[TEXT SECTION — start]
Most contributions to the exploration community that get attention in articles and conventions concern the essential technical issues: petroleum geology, prospect/play risk analysis and volume expectation, economics, etc. However, once the prospect has been evaluated and the project is validated for implementation, there remains a sometimes difficult phase of negotiation that is an essential part of the “Art of Exploration,” to use a formulation made famous by our late colleague, John Masters.
The following three real life cases give a frontal view of the action of this particular stage of the exploration process. Although the events took place years ago, the experiences offer useful lessons that remain applicable.
Case 1: Venezuela
This case illustrates the need to calibrate a level of contractual commitment significantly higher than warranted by a strictly technically-driven strategy, in order to get a stake in a high-risk and costly project.
The case involved the participation of Total in a round of so-called marginal fields initiated during the mid 1990s by Venezuela’s state oil company PDVSA. The block in question was within the depleted Jusepin shallow field in eastern Venezuela, but the main interest was focused on a pretty risky, untested prospect on trend with several giant fields of the multibillion-barrel El Furrial area. This prospect was extremely deep, between the El Furrial and Orocual fields.
The available 2-D seismic, interpreted by Lucio Margherita and Serge Matesco in liaison with Total’s regional geologist Jean Ferrat in 1987, showed, with a high degree of certainty, the existence of a structural high. There was, however, some doubt about a fully mappable geometry due to the difficult seismic imaging plus insufficient coverage; the latter called into question the size of potential reserves. However, knowing the general structural grain of the province, we felt confident that any significant high recognized along the trend would correspond to some kind of four-way closure, to be defined better in the future with additional seismic. More work was done by Jean-Paul Barbot, who recommended the prospect to Total’s management. We had to make a critical decision about the level of commitment to be offered in order to win access to the proposed service contract, taking into account an expected aggressive competitive environment.
The conclusion was that one deep well would be technically sufficient to make a valid test of the prospect, whereas we had to present an acceptable program of tertiary recovery work on the shallow field in order to satisfy the primary purpose of the bidding round. However, there was a feeling that one single deep well commitment was not sufficient to win the bid. In spite of the high risk, the exploration team liked the prospect and badly wanted the block. Therefore, after some internal discussion, it was decided to make a two-well submission for the deep prospect, together with the mentioned rejuvenation program. In the end, the bid – prepared at the time by Total’s negotiator Georges Buresi – was won by a narrow margin.
This daring undertaking, helped by a close real-time collaboration between explorers and negotiators in partnership with Amoco, led to several discoveries with a cumulative production level of some 35,000 barrels per day – a very profitable venture. After several years of operation, a partial nationalization (with financial compensation) was considered by the state until PDVSA finally took the field back.
Case 2: Yemen
Yemen is a country that, in the 1980s, was in fact two countries: the People’s Democratic Republic of Yemen in the south, under a communist rule that was strongly supported by the Soviets, and the Arab Republic of Yemen, which was more politically oriented toward their northern neighbor, Saudi Arabia.
[TEXT SECTION — finish]
[INFORMATION — start]
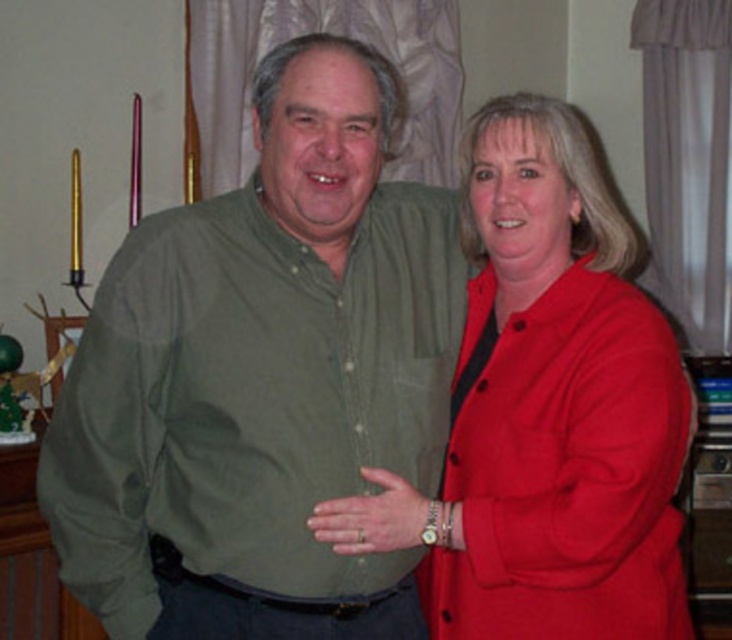
Question: Among these points, which one is nearest to the camera?

Choices:
 (A) (244, 372)
 (B) (635, 307)

Answer: (A)

Question: Can you confirm if green cotton shirt at center is positioned below matte red blazer at center?

Choices:
 (A) yes
 (B) no

Answer: (A)

Question: Which point appears closest to the camera in this image?

Choices:
 (A) (132, 516)
 (B) (675, 483)

Answer: (B)

Question: Can you confirm if green cotton shirt at center is wider than matte red blazer at center?

Choices:
 (A) no
 (B) yes

Answer: (B)

Question: Can you confirm if green cotton shirt at center is smaller than matte red blazer at center?

Choices:
 (A) yes
 (B) no

Answer: (A)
[INFORMATION — finish]
_WHAT TO DO:_
1. List every person named in the text on exploration negotiation.
2. Carry on the text on exploration negotiation cases, starting after its final sentence.

_ANSWER LIST:_
1. John Masters, Lucio Margherita, Serge Matesco, Jean Ferrat, Jean-Paul Barbot, Georges Buresi

2.
The two states were not very friendly, to say the least, but after a war in the region, they wisely decided to do something together in the hope of softening their relationship and materializing an improvement. They jointly proposed that the industry bid for a narrow, elongated block straddling the common border of the two countries – a very singular geometry. However, it was deemed extremely attractive, since it was located on-trend with large discoveries made by Hunt and Exxon to the north, in Marib, and rumored discoveries by the Soviet operator in the south. It was named “Neutral Zone” before being renamed “Jannah Block.” The accompanying illustration shows the position of the blocks at the time (due to numerous relinquishments and new assignments, it appeared much more fragmented afterwards).
The area was relatively easy to operate: flat and desertic, in contrast to the more difficult steep canyonland of the east where Total was operator on another block. Also, Total had made several oil discoveries there and, in addition, had developed significant production from fractured basement.
A highly competitive situation was expected and, indeed, extremely high bids were rumored to be considered by several companies, expressed in what we thought were totally unrealistic numbers of committed wells, given the modest acreage concerned.
We decided to do something to avoid an industry crowd race (the “bandwagon syndrome”) and the ensuing escalation of bid levels on a much coveted “golden block.” Already being active in the two countries, Total took the initiative. The strategy was to bring in some main regional actors, namely Exxon and Hunt from the north, with whom we made contact, and the Soviet party. For that purpose, we travelled to Moscow to convince the Soviet operator from the south to join us, and we finally completed the roundtable with Kufpec, a Kuwaiti partner from the Gulf with whom Total had established a good working relationship on several occasions.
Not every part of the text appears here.